Turkey ‘neutralizes’ 3,000 ISIL militants in Syria
“As the only army that carried out hand-to-hand fight with DAESH, Turkish Armed Forces neutralized over 3,000 radical terrorists of DAESH and enabled 320,000 Syrians to return to their homes with the Operation Euphrates Shield launched on August 2016,” Turkish Ministry of National Defense said in a written statement on March 23, using another acronym for ISIL.
Turkish authorities often use the word “neutralize” in their statements to imply that the militants in question either surrendered or were killed or captured.
Turkish Armed Forces started Operation Euphrates Shield on August 24, 2016 in an attempt to ensure border security and the return of Syrian refugees and prevent ISIL terrorism.
“Operation Euphrates Shield reached its goal after the control of al-Bab settlement was gained on Feb. 24, 2017,” the statement said.
“The operations we conducted at the Syrian border, and in addition to these operations, all the efforts to stabilize and support the region together with other involved state organizations resulted in the return of more than 320.000 Syrians to their homeland,” it said.
West welcomes ‘milestone’ fall of ISIL bastion
Meanwhile, governments greeted the fall of ISIL’s last bastion, marking the end of its self-declared “caliphate,” as a “milestone” on March 23, but warned of remaining dangers.

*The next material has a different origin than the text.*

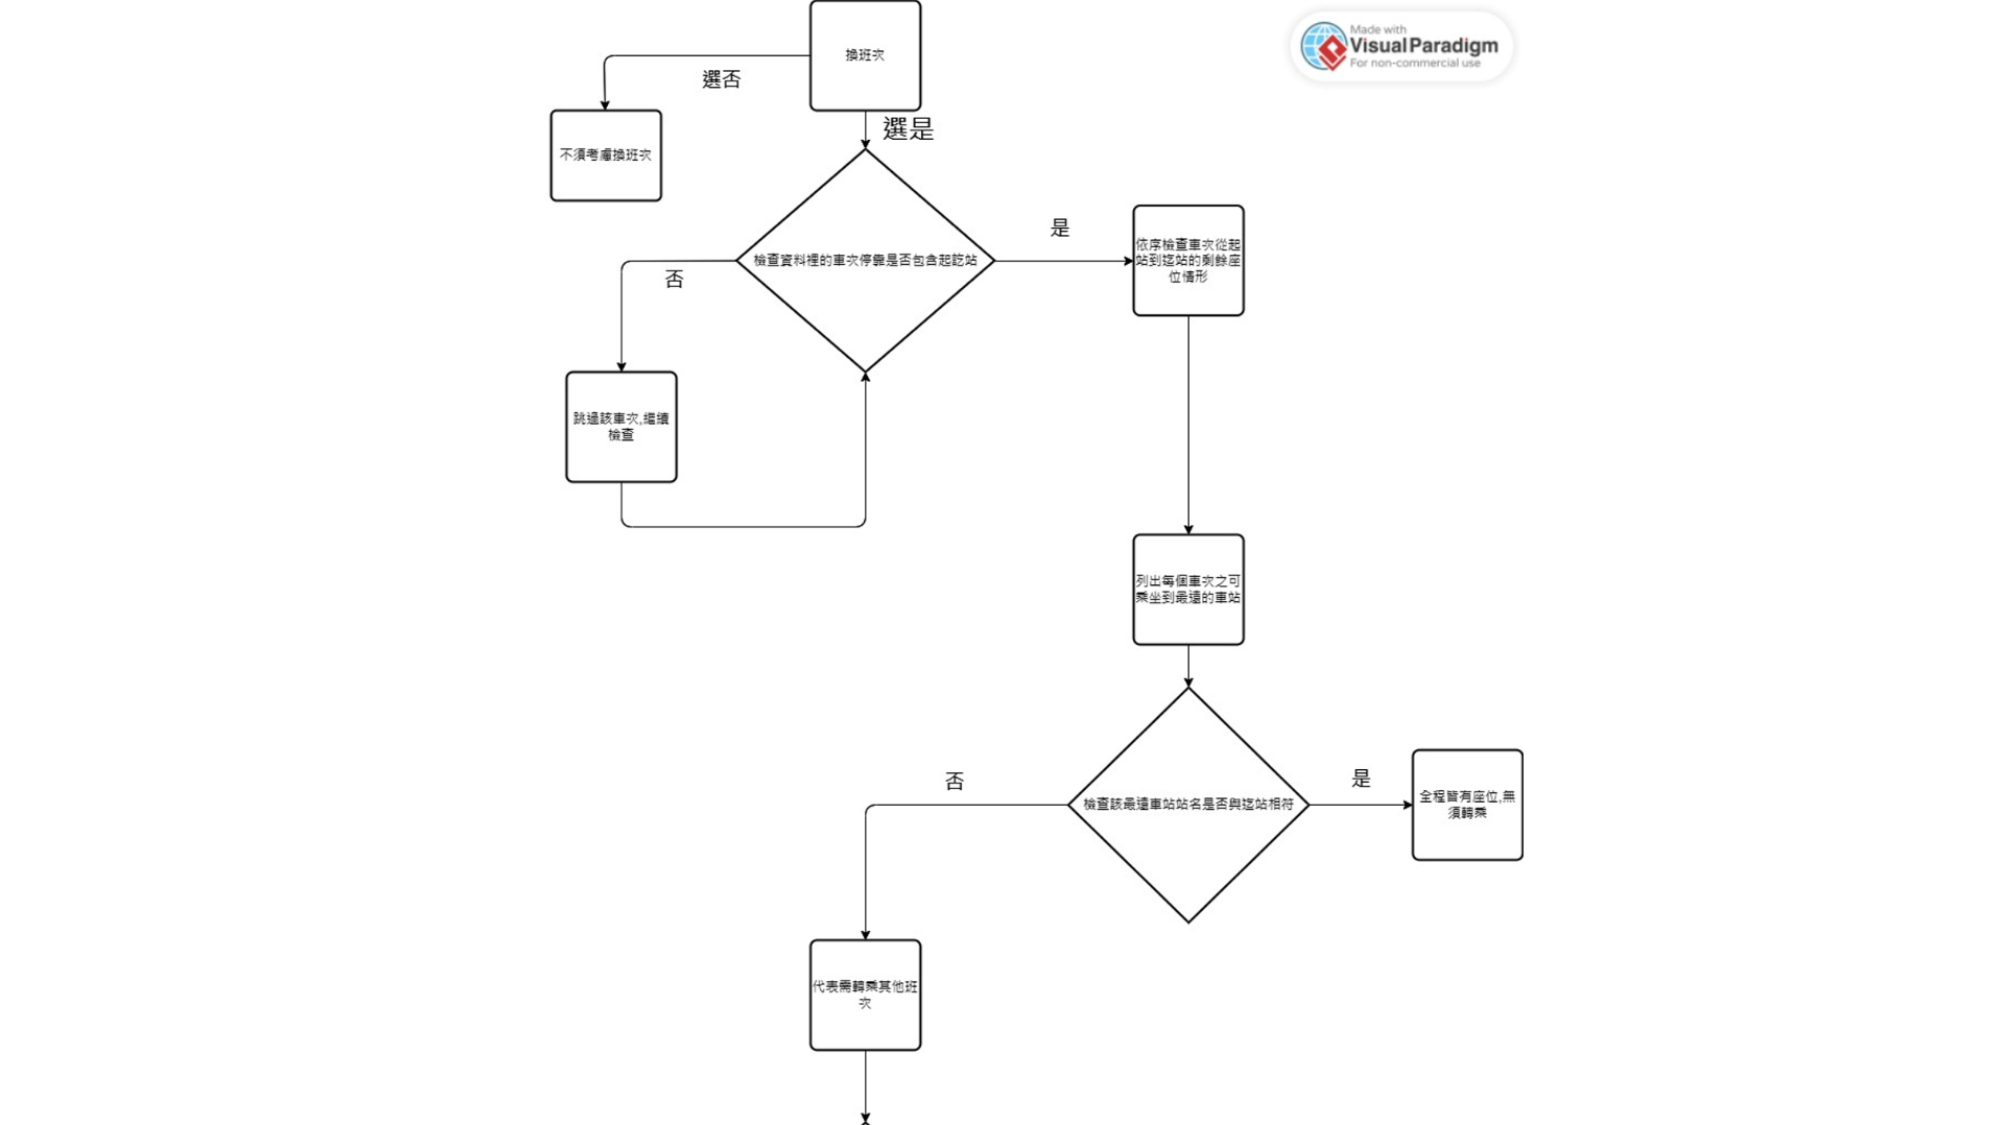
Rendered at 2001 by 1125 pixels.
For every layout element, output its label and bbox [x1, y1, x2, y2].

French President Emmanuel Macron said a source of potential terror attacks had been “eliminated,” but warned that “the threat remains and the fight against terrorist groups must continue.”
U.K. Prime Minister Theresa May called the bastion’s fall “a historic milestone” in the fight against ISIL and said the British government remained “committed to eradicating their poisonous ideology.”
More than 630 civilians were killed in the six-month operation against ISIL that culminated in its defeat on March 23, a monitor said.
The civilian dead -- among them relatives of ISIL fighters -- included 209 children and 157 women, the Syrian Observatory for Human Rights monitoring group said.
The YPG launched their offensive against the jihadists’ last bastions in the Euphrates Valley on September 10, taking town after town before finally announcing victory in the village of Baghouz on March 23.
Ankara considers the YPG as a terrorist organization due to its links with the PKK, which is listed a terror group by Turkey, the United States, and the European Union.